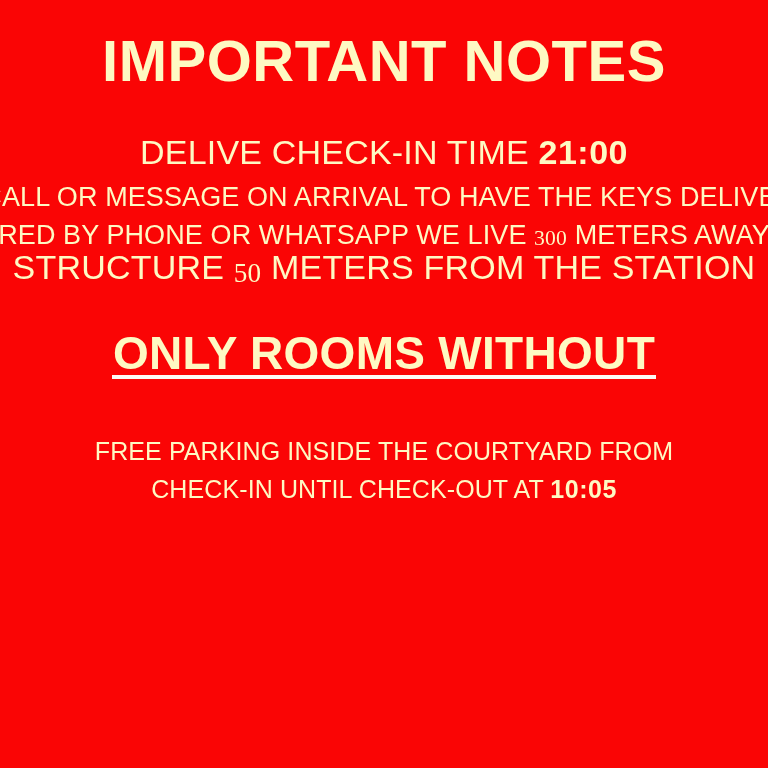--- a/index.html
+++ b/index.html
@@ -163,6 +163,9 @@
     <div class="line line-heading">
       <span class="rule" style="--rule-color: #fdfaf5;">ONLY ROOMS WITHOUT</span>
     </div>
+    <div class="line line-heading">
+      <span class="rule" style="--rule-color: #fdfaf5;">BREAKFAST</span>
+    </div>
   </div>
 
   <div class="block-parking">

...

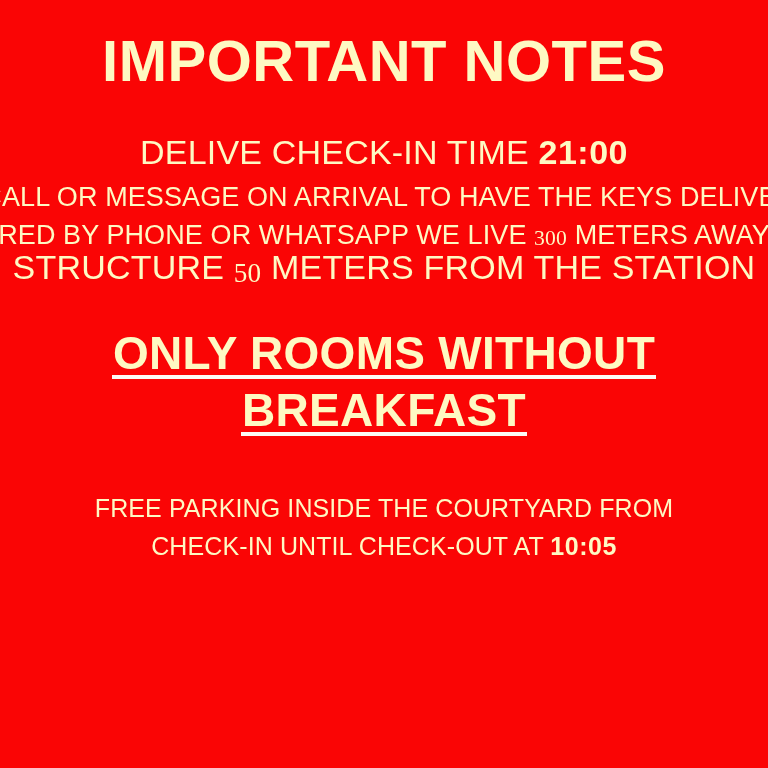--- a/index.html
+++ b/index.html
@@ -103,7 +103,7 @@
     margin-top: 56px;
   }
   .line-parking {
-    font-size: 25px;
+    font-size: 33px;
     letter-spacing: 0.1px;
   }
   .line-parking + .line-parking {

*Task*:
Return every line of the records in which the word "class" is found.

*Answer for the task*:
     <div class="line line-heading">
       <span class="rule" style="--rule-color: #fdfaf5;">ONLY ROOMS WITHOUT</span>
+    <div class="line line-heading">
+      <span class="rule" style="--rule-color: #fdfaf5;">BREAKFAST</span>
   <div class="block-parking">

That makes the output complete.